As we close out the year, it is instructive to ponder last month's pro-Linux announcement by Microsoft. It tells us a lot about how the company's thinking is evolving with respect to competition. And, more importantly, what that might mean to customers in the coming year.
You have to give Microsoft credit. With one announcement the company significantly undermined the enterprise Linux movement while superficially offering it support.
When the news hit, I was traveling in Asia -- but it was significant enough to warrant a substantial story in the International Herald Tribune.
The story, "Microsoft and Novell sign cooperation pact on Linux", began by stating: "Microsoft has acknowledged the influence of ... Linux." It noted that Microsoft CEO Steve Ballmer said Microsoft has been getting "pressure" to make its operating system and Linux "operate together."
The quick read is that Microsoft caved in to customer demand. What a beautiful thing. But, as many analysts are pointing out, the decision to support Linux might do more to discourage customer migration than to encourage it. And, of course, that is just fine by Microsoft.
By backing Novell's SUSE Linux, the company executed a classic divide and conquer tactic against Red Hat. While the announcement was ostensibly about operating together, that is not really an issue as far as I can tell.
Think about it. You want to have a Windows machine and a Linux machine in the same network operate together. They communicate using standard network protocols. They already operate together and did so before the announcement. Operation is really just coexistence and that is about as complicated as you and I taking an elevator together. There is nothing special we have to do -- we just coexist there until we get to our respective floors.
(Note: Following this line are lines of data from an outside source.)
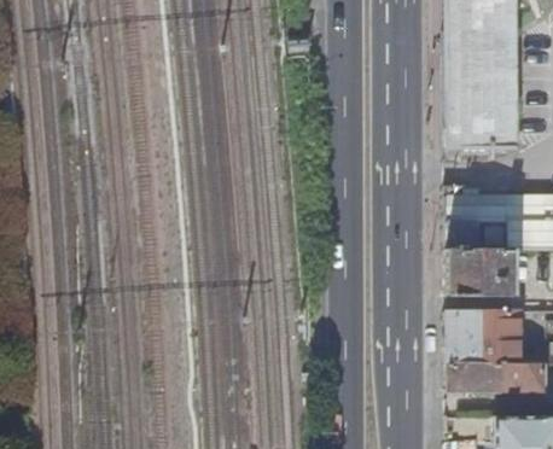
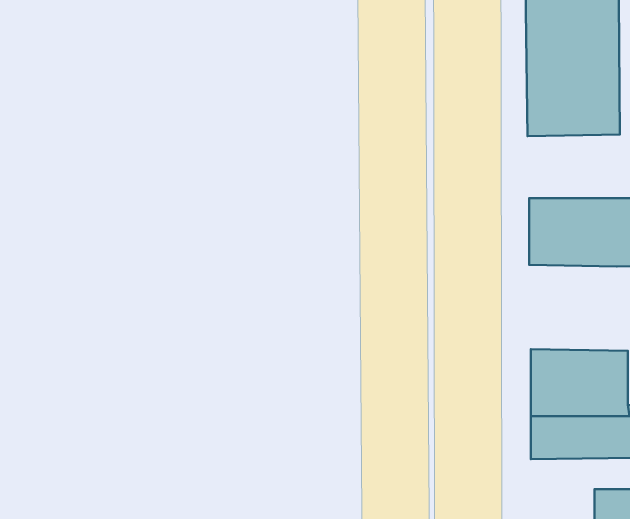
building: [448,246,514,296] -> none

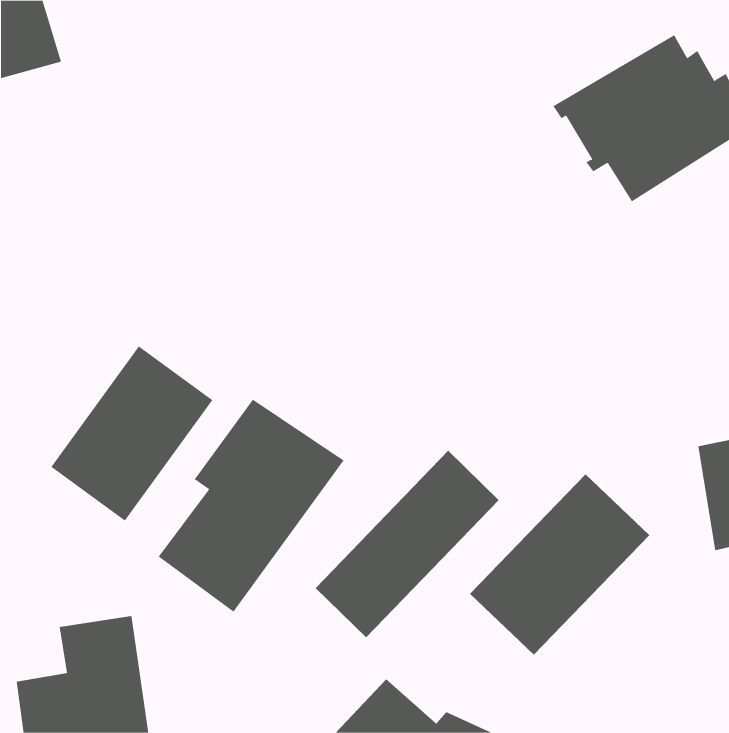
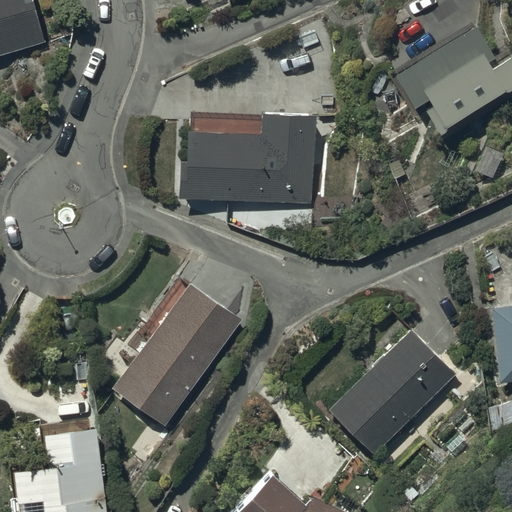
building: none -> [175,114,314,205]
building: [50,345,213,522] -> none
building: [315,450,500,638] -> none

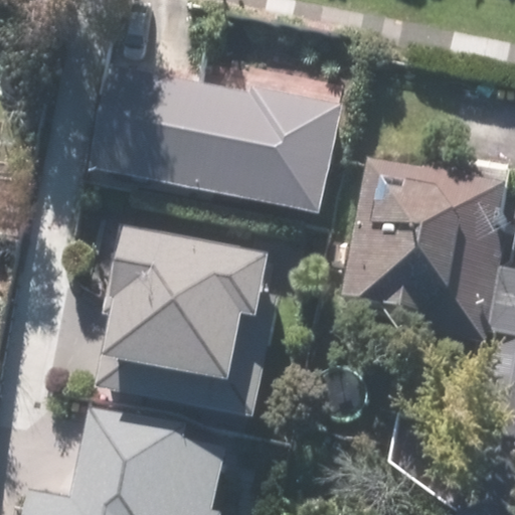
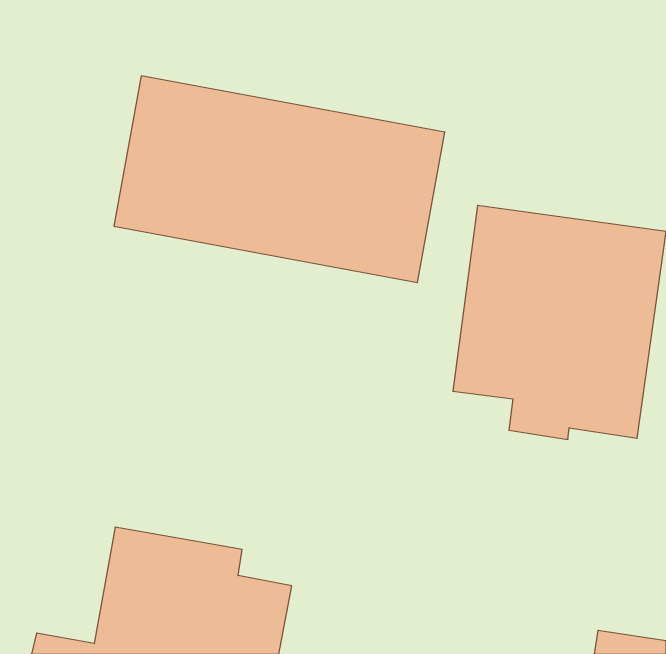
building: [94,233,274,388] -> none

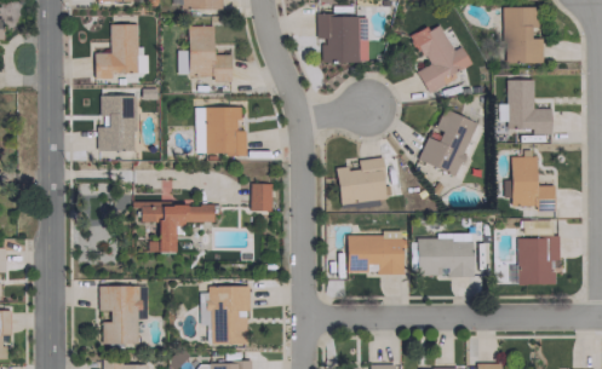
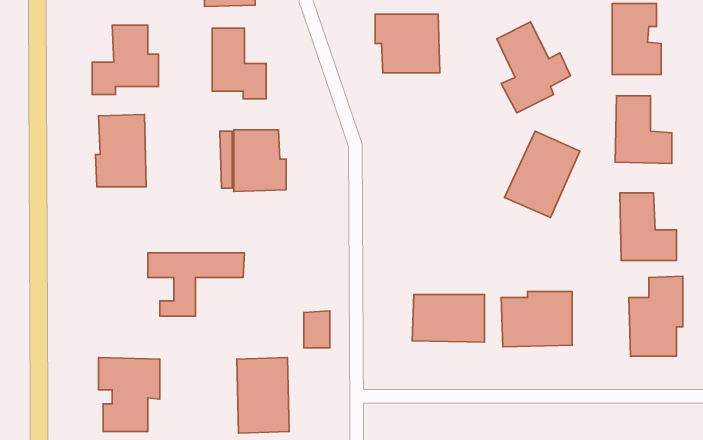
building: [336,157,386,204] -> none
building: [251,183,271,212] -> [304,311,330,348]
This is cover for the key news, which is that Microsoft and Novell have worked out agreements regarding intellectual property rights. With its magic wand, Microsoft has created a lawsuit-free version of Linux while simultaneously reminding everyone that every other version of Linux is a potential target. And the three-year exclusive deal with Novell is going to undermine the other leading players.
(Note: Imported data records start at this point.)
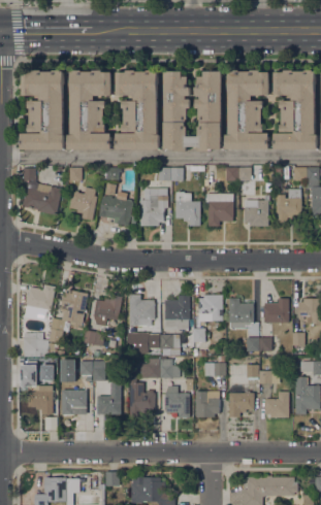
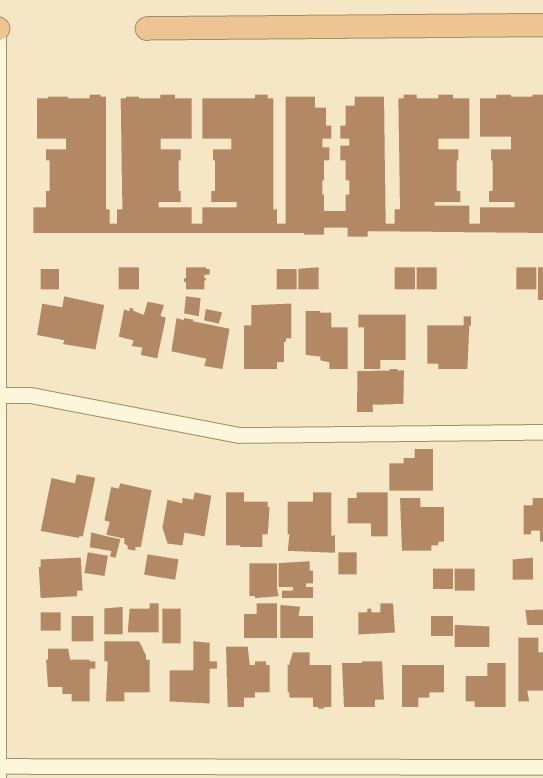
building: [276,189,301,222] -> none
building: none -> [356,368,405,413]
building: [263,298,289,323] -> [388,448,434,492]

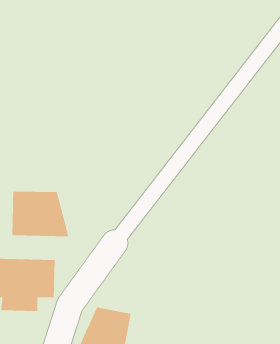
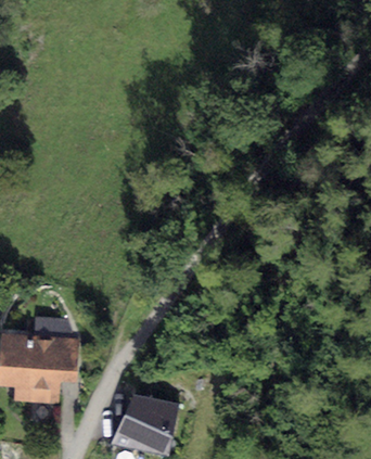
building: [11,191,70,237] -> none

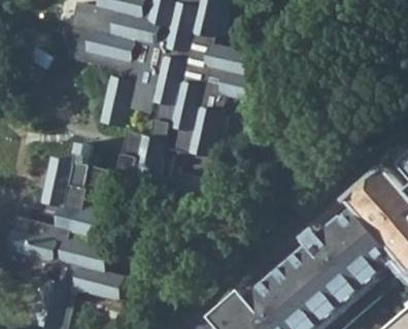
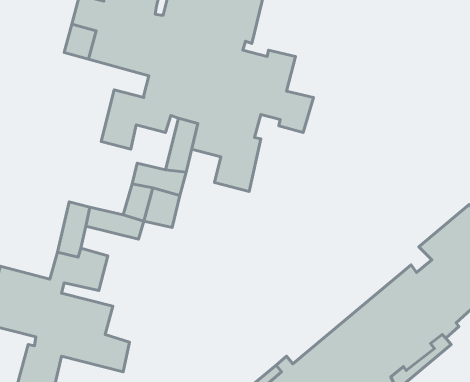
building: [37,160,69,205] -> none

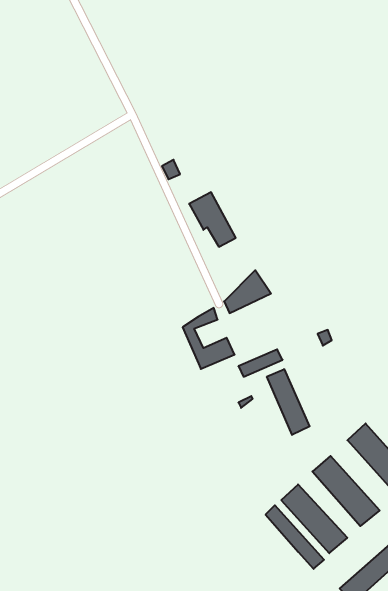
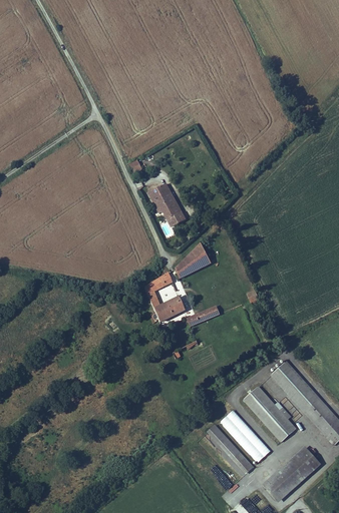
building: [267,369,310,435] -> none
If you think this won't happen, it is instructive to check out Wikipedia on SCO Group's lawsuit warpath. The company is not only going after IBM and Red Hat; it has been in litigation with DaimlerChrysler for some time.
As someone who has been involved in corporate IT buying for a quarter of a century, it is ingrained in my psyche that I should look for the technology that will provide the maximum benefit to my company. That is no longer the case.
Unfortunately, buyers now must think about the fact that the solution they purchase might cause them to become a target in a lawsuit. If this causes buyers to be attracted by the solution least likely to cause harm rather than those that can do them the most good, that will be a sad day indeed.